Art. 44 . - 1. Bij koninklijk besluit worden ministeries ingesteld. Zij staan onder leiding van een minister.
- 2. Ook kunnen ministers worden benoemd die niet belast zijn met de leiding van een ministerie.
Art. 46 . - 1. Bij koninklijk besluit kunnen staatssecretarissen worden benoemd en ontslagen.
- 2. Een staatssecretaris treedt in de gevallen waarin de minister het nodig acht en met inachtneming van diens aanwijzingen, in zijn plaats als minister
op. De staatssecretaris is uit dien hoofde verantwoordelijk, onverminderd de verantwoordelijkheid van de minister.
Art. 47 . Alle wetten en koninklijke besluiten worden door de Koning en door een of meer ministers of staatssecretarissen ondertekend.
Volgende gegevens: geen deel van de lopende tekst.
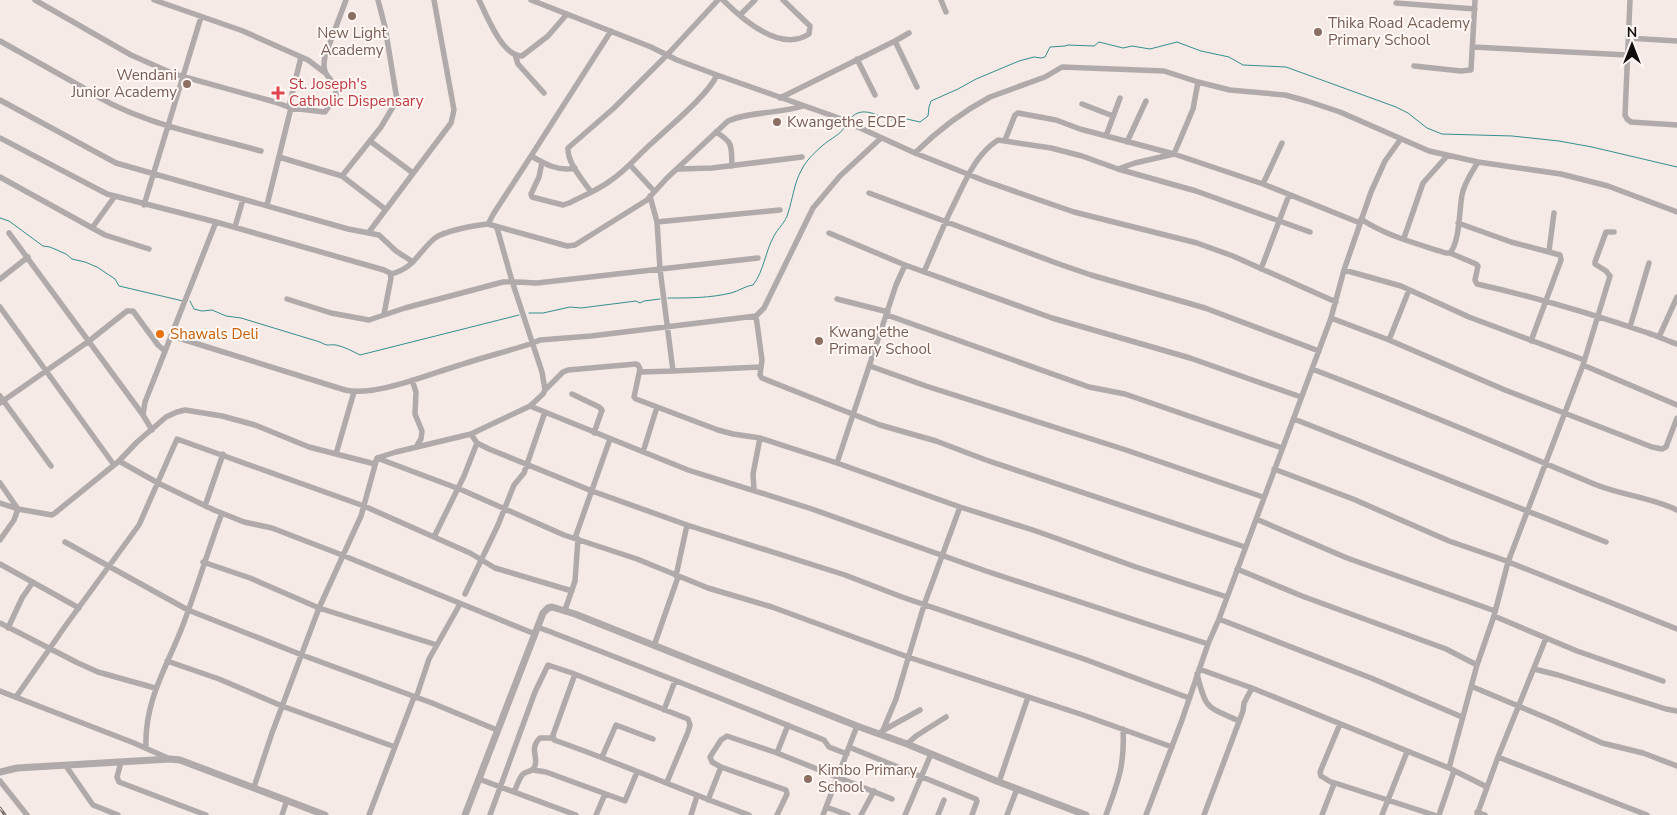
<svg xmlns="http://www.w3.org/2000/svg" width="1677" height="815" viewBox="0 0 1677 815" font-family="'Nunito Sans',sans-serif">
	<style>
		.lines { fill: none; stroke-linecap: round; stroke-linejoin: round }
		.stream { stroke: #368f8f; stroke-width: 1 }
		.minor { stroke: #b0abaa; stroke-width: 5.5 }
		.tertiary { stroke: #b0abaa; stroke-width: 7 }
		.rail-casing { stroke: #736c69; stroke-width: 3 }
		.rail { stroke: #fff8f5; stroke-width: 1; stroke-dasharray: 4; stroke-linecap: butt }
		.education-dot { fill: #8d6e63; stroke: #fff8f5; stroke-width: 2 }
		.health-dot { fill: #e0444e; stroke: #fff8f5; stroke-width: 2 }
		.food-dot { fill: #e8710a; stroke: #fff8f5; stroke-width: 2 }
		.labels { text-anchor: middle; dominant-baseline: central; stroke-width: 4; stroke-linejoin: round; paint-order: stroke }
		.education-label { font-size: 15px; fill: #785e54; stroke: #fff8f5; text-anchor: start }
		.health-label { font-size: 15px; fill: #be3a42; stroke: #fff8f5; text-anchor: start }
		.food-label { font-size: 15px; fill: #c56008; stroke: #fff8f5; text-anchor: start }
	</style>
	<rect width="100%" height="100%" fill="#f5eae5"/>
	<g class="lines">
		<path class="stream" d="M849,120C860,105 876,114 889,121L898,117L920,122L928,116L929,107L931,101L958,89L976,79L1019,61L1034,57L1041,58L1045,57L1050,47L1065,46L1068,45L1094,46L1099,42L1123,48L1132,46L1150,49L1177,42L1201,51L1229,57L1243,65L1286,67L1396,107L1408,113L1427,128L1442,134L1512,136L1559,141L1592,147L1677,167
			M0,218L9,221L43,246L50,247L66,254L72,259L85,262L97,267L115,279L119,286L183,301
			M668,298C690,298 710,298 731,293C739,291 745,286 753,285C764,271 765,252 774,236C778,228 786,222 788,213C793,198 794,183 802,169C806,161 814,153 822,146C831,138 841,135 847,124
			M190,301L194,309L202,311L212,310L226,316L241,318L320,342C329,347 328,344 336,345C345,347 352,351 360,355L519,315
			M529,313H543L570,307L581,308L636,301L640,303L644,301L660,299"/>
		<path class="minor" d="M35,0L131,55L174,74L275,102L291,108L325,112L336,96V86C326,74 322,73 325,56L346,0
			M154,0L243,31L308,60L324,72
			M479,0C487,16 502,56 522,56L548,36L567,14
			M531,0L651,47L677,60L717,75L836,117L915,153L985,181L1074,212L1197,243L1233,256L1336,302
			M723,0C743,20 780,53 809,34L810,26L783,0
			M941,0L946,12
			M1630,0L1625,115L1627,119L1631,122L1677,125
			M1396,3L1475,9
			M740,15L755,0
			M1628,38L1677,41
			M0,41L82,87C135,123 200,134 261,151
			M895,41L917,87
			M1473,47L1628,55
			M515,55L518,64L544,93
			M857,59L875,95
			M1414,66L1461,71L1471,70L1475,0
			M780,98L895,41L909,33
			M0,100L116,163L348,229L379,235L396,251L413,262
			M1082,104L1113,116
			M289,107L301,57
			M716,132C734,143 731,146 732,166
			M1106,136L1120,98
			M0,138L107,194L216,222L384,270L390,273L391,278L384,314
			M1005,140L1015,115L1018,113L1056,120L1080,129L1174,154L1263,184L1360,223
			M370,141L413,173
			M1127,142L1146,101
			M915,153C937,131 962,112 990,97L1045,77L1062,67L1164,71L1198,82L1230,90L1285,95L1307,101L1340,112L1429,151L1478,162L1561,174L1608,186L1677,212
			M279,157L342,176L385,209
			M542,162L539,177L531,194L532,197L563,205L569,203C583,196 598,190 610,181C627,170 638,155 653,142C670,126 708,95 717,75
			M631,166L654,191
			M575,168C559,172 545,164 531,156L611,31
			M679,169L712,168L802,157
			M1118,169L1135,163L1174,154L1193,109L1198,82
			M342,176L381,127L397,100L385,27L378,0
			M0,177L105,235L149,249
			M1263,184L1282,143
			M591,192C583,180 567,163 568,148L614,108L667,55L718,0
			M869,193L1059,264L1091,275L1205,308L1319,351
			M650,196L657,222L660,269L673,371L761,367
			M144,205L201,17
			M267,205L291,108
			M1361,219C1386,236 1418,244 1446,253H1450C1460,241 1459,211 1462,195C1464,183 1472,172 1478,162
			M657,222L780,210
			M1458,223L1511,242L1560,255L1561,260L1531,341
			M488,224L494,213L531,156
			M235,227L243,199
			M92,228L115,196
			M369,232L451,123L454,110L434,0
			M9,233L143,415
			M829,233L905,265L1052,318L1190,358L1301,397
			M1404,238L1423,183L1447,156
			M1549,251L1554,213
			M1450,253L1476,264L1478,266L1475,280L1477,284C1535,297 1592,314 1648,333C1658,336 1667,341 1677,344
			M1261,269L1289,195
			M1344,270L1401,286L1469,317L1584,360
			M924,272C934,249 943,226 954,204C966,180 975,155 998,140L1051,148L1082,156L1118,169L1196,191L1310,232
			M391,274C415,268 418,252 435,238C444,231 476,225 488,224L567,246L575,245L647,200L667,178L728,121C750,111 779,114 803,106
			M0,279L28,257
			M287,299L331,313L369,320L405,308L503,282C514,281 525,283 537,283L758,258
			M837,299L888,312
			M0,307L114,465
			M887,315L1089,387L1125,394L1282,448
			M756,316L762,360L760,375L762,378L880,425L936,441L986,460L1245,547
			M1331,318L1389,340L1505,390L1652,447L1662,449L1666,447L1677,418
			M1630,327L1649,263
			M172,336L345,390C376,397 429,374 460,365C484,357 509,351 533,343L540,340L591,336L756,316L764,308L813,208L840,176L881,138
			M1659,337L1677,297
			M1389,340L1409,290
			M1583,365L1677,405
			M870,366L926,386L1126,450L1263,497
			M1312,369C1407,405 1500,444 1594,484C1620,495 1651,497 1677,510
			M640,372L673,371
			M412,380L416,392L415,414L422,431L421,439L416,447
			M545,390L563,372L568,370L636,364L638,365L640,369L634,397L636,399L718,430L733,434L760,438L837,463L960,507L1036,531L1136,567L1227,597
			M572,394L599,407L602,410L594,433
			M0,396L51,466
			M0,403L89,341L127,311H133L158,345L165,351
			M530,406L688,470L809,508L986,571L1208,644
			M1294,419L1606,542
			M152,430L143,415L145,402L216,222
			M471,434L477,443L489,449L592,491L687,525L845,575L902,597L1084,659L1189,698
			M643,452L657,407
			M336,454L354,392
			M377,458L462,490L564,535L637,559L708,588L772,607L908,657L1083,715L1172,747
			M119,461L158,483L214,510L244,522L272,528L342,555L535,634
			M837,463L896,285L905,265
			M1274,469L1353,499L1449,541L1501,559L1677,629
			M0,483L18,509L14,520L0,540
			M754,490L753,474L760,438
			M0,503L18,509L52,515L55,513L119,461L137,442L166,417L177,412L185,410L222,416L255,425L309,447L375,464
			M205,506L223,454
			M1256,519L1347,558L1495,611
			M434,537L464,476L477,443
			M575,538L610,439
			M65,542L188,610L302,655L432,703L497,730
			M203,562L250,578L319,608L437,645
			M0,564L79,608
			M1237,569L1302,596L1446,649L1477,665
			M676,576L687,525
			M465,594L498,525L514,485L524,473L545,412
			M565,610L575,581L578,539
			M1494,616L1577,651L1663,681
			M1219,619L1371,678L1462,717
			M0,623L78,663L98,672L155,688
			M538,627C633,664 729,701 824,740L829,747L847,754
			M8,628L22,598L33,582
			M654,646L678,577
			M167,661L219,679L282,706L395,747
			M1199,669L1252,688L1449,768L1477,665L1494,616L1508,562L1583,365L1610,276L1606,271L1595,264V262L1606,232H1614
			M1534,669L1558,675L1666,709L1677,711
			M575,674L553,735L554,740C620,763 683,791 749,815
			M1197,674C1206,710 1206,706 1239,721
			M1473,687L1554,721L1602,743L1643,753L1677,766
			M0,691L134,743L170,759
			M16,697L66,625L139,525L177,439L364,506L470,553L495,568L572,591
			M416,698L429,659L460,604
			M664,710L675,681
			M882,731L920,710
			M881,735L896,699L924,605L960,507
			M907,744L916,736L946,717
			M849,747L976,799L977,801L972,815
			M146,748C144,701 167,667 183,625C197,588 208,550 222,513
			M777,753L788,725
			M602,757L616,725L653,739
			M1498,757L1647,815
			M121,762L117,777L119,782L206,815
			M66,766L93,805L118,815
			M721,767L786,790L787,794L777,815
			M1451,769L1487,787
			M533,770L546,772L625,801L637,772
			M479,779L576,815
			M0,781L27,815
			M999,782L1028,697
			M1332,782L1434,815
			M254,787L272,733L319,608L361,516L377,458L396,452L471,434L530,406L543,394L545,390L542,372L512,281L497,228
			M514,792C517,786 519,778 523,774C526,771 531,772 534,768C540,759 528,749 540,738H553
			M708,800L721,767L712,762L710,757L721,740L727,736L777,753L892,799
			M826,807L848,815
			M1477,812L1485,815
			M282,815L287,800
			M369,815L414,697
			M490,815L535,692L548,665L572,673L688,719L690,725L688,732L667,782
			M596,815L605,794
			M691,815L697,796
			M823,815L857,726
			M861,815L874,791
			M905,815L931,754
			M938,815L944,800
			M1007,815L1017,789
			M1106,815C1118,782 1125,765 1123,729
			M1146,815L1182,720L1208,644L1219,619L1331,318L1344,270L1371,192L1385,161L1400,140
			M1204,815L1243,711L1244,703L1252,688
			M1322,815L1334,784L1321,776L1320,772L1340,724
			M1382,815L1407,752
			M1439,815L1454,771
			M1477,815L1498,757L1546,638"/>
		<path class="tertiary" d="M0,772L17,768L170,759L180,760L325,815
			M465,815L543,613L548,608L552,607L575,614L857,726L907,744L999,782L1086,815"/>
		<defs>
			<path id="rail" d="M0,808L5,815"/>
		</defs>
		<use href="#rail" class="rail-casing"/>
		<use href="#rail" class="rail"/>
	</g>
	<g class="education-dot">
		<circle cx="352" cy="16" r="5"/>
		<circle cx="1318" cy="32" r="5"/>
		<circle cx="187" cy="84" r="5"/>
		<circle cx="777" cy="122" r="5"/>
		<circle cx="819" cy="341" r="5"/>
		<circle cx="808" cy="779" r="5"/>
	</g>
	<path class="health-dot" d="M275.5 85.5h5v5h5v5h-5v5h-5v-5h-5v-5h5z"/>
	<circle class="food-dot" cx="160" cy="334" r="5"/>
	<g class="labels">
		<g class="education-label">
			<text x="1328" y="23">Thika Road Academy<tspan x="1328" dy="17">Primary School</tspan></text>
			<text x="352" y="33" text-anchor="middle">New Light<tspan x="352" dy="17">Academy</tspan></text>
			<text x="177" y="75" text-anchor="end">Wendani<tspan x="177" dy="17">Junior Academy</tspan></text>
			<text x="787" y="122">Kwangethe ECDE</text>
			<text x="829" y="332">Kwang'ethe<tspan x="829" dy="17">Primary School</tspan></text>
			<text x="818" y="770">Kimbo Primary<tspan x="818" dy="17">School</tspan></text>
		</g>
		<g class="health-label">
			<text x="289" y="84">St. Joseph's<tspan x="289" dy="17">Catholic Dispensary</tspan></text>
		</g>
		<g class="food-label">
			<text x="170" y="334">Shawals Deli</text>
		</g>
	</g>
	<g transform="translate(1632 45)" stroke="#fff8f5" stroke-width="4" paint-order="stroke">
	<path d="M0-4L9 19L0 12L-9 19Z" fill="#120e0d"/>
	<text y="-8" font-size="14" font-weight="bold" text-anchor="middle" fill="#120e0d">N</text>
	</g>
</svg>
Art. 48 . Het koninklijk besluit waarbij de minister-president wordt benoemd, wordt mede door hem ondertekend. De koninklijke besluiten waarbij de overige ministers en de staatssecretarissen worden benoemd of ontslagen, worden mede door de minister-president ondertekend.
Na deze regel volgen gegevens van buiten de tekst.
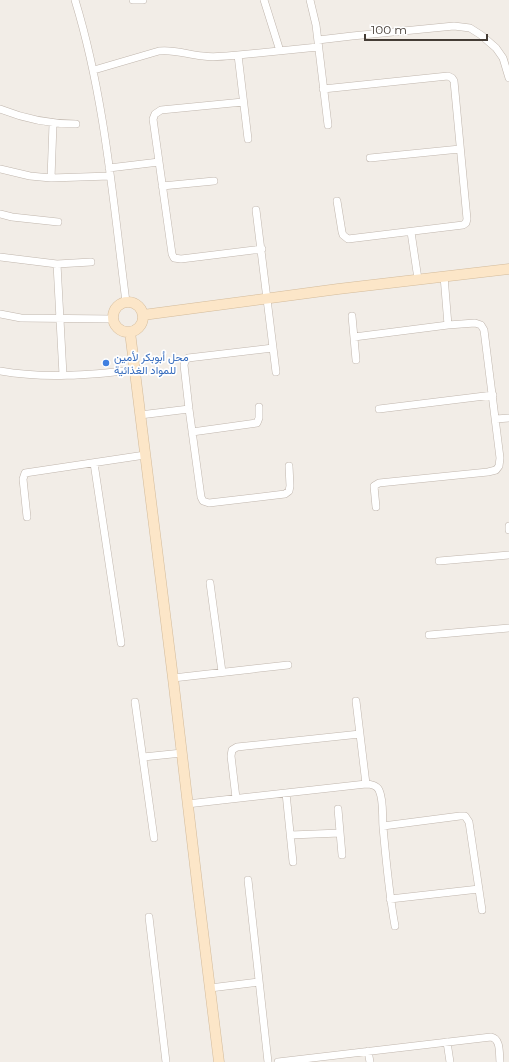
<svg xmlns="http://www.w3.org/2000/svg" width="509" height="1062" viewBox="0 0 509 1062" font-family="Montserrat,Vazirmatn,sans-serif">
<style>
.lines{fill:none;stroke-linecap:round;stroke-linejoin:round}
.minor-casing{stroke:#c0b6ad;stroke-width:8}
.secondary-casing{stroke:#d3bb9b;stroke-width:11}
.minor{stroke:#fff;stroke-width:7}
.secondary{stroke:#fce6c8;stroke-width:10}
.shop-dot{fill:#3f7fe0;stroke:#fff;stroke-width:1.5}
.labels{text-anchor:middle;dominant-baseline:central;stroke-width:3.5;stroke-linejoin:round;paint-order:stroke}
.shop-label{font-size:11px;fill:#366cbe;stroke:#fff;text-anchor:start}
</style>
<rect width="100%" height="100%" fill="#f2ede7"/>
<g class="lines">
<defs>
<path id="minor" d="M75,0C105,98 113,201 126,302
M133,0H143
M264,0L280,51
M310,0L316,25L328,125
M318,40L352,36L454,26L470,28L481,35L496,48L503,58L509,78
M94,70L159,51C175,49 188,55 203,56C214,58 227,56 238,55
M323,89L448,76L452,78L454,81L467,219L466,223L463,225L348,239L343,235L342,232L337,201
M243,102L161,110L155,114L153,119L172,254L174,258L181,259L262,249
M0,109C25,119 49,124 76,124
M248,139L238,55L318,47
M370,158L460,149
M109,168L159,162
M0,169L30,176L51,178L110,176
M51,178L53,124
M162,186L214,181
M256,210L276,372
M0,214L12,217L58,222
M411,232L418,279
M0,257L57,264L91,262
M57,264L63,375
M444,276L448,325
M0,314L21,318L113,319
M352,316L356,360
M354,337L448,325L475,323L481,325L484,330L500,458L499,466L496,470L488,472L379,483L374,486L376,507
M273,348L188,358L185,361L184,365L189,409L201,497L203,501L209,503L285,494L289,491L290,486L289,466
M0,371C44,379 90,375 134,370
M379,409L493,395
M140,415L189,409
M496,419L509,418
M192,432L257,423L259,418V407
M94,463L121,643
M27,517L23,479L25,473L145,455
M509,526V530
M439,561L509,555
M210,583L222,672
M429,635L509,628
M173,678L288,665
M356,701L366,784
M135,702L154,838
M143,757L182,753
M286,793L293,862
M236,798L231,756L232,750L237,747L360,734
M187,804L366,784C371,784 377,786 379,790C384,801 382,816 383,827C386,860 389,894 395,926
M338,809L342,855
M383,826L460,816H465L469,822L482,910
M291,835L340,833
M248,880L268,1062
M390,899L479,889
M149,917L166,1062
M210,988L259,982
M447,1042L450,1062
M368,1051L370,1062
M278,1062L491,1037C501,1039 499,1053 500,1062"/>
<path id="secondary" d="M113 317a15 15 0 1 1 30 0a15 15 0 1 1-30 0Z
M143,315L338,289L509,269
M130,332L173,678L198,891L219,1062"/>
</defs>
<use href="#minor" class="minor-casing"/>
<use href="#secondary" class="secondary-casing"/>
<use href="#minor" class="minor"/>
<use href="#secondary" class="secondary"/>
</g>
<circle class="shop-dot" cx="106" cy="363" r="4"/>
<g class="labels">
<g class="shop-label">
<text x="114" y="357">محل أبوبكر لأمين<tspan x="114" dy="13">للمواد الغذائية</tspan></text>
</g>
</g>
<path d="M365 34v6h122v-6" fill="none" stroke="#453d36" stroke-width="2"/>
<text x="371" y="34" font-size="12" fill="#453d36" stroke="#ffffff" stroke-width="3" paint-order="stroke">100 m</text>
</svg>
Art. 49 . Op de wijze bij de wet voorgeschreven leggen de ministers en de staatssecretarissen bij de aanvaarding van hun ambt ten overstaan van de Koning een eed, dan wel verklaring en belofte, van zuivering af en zweren of beloven zij trouw aan de Grondwet en een getrouwe vervulling van hun ambt.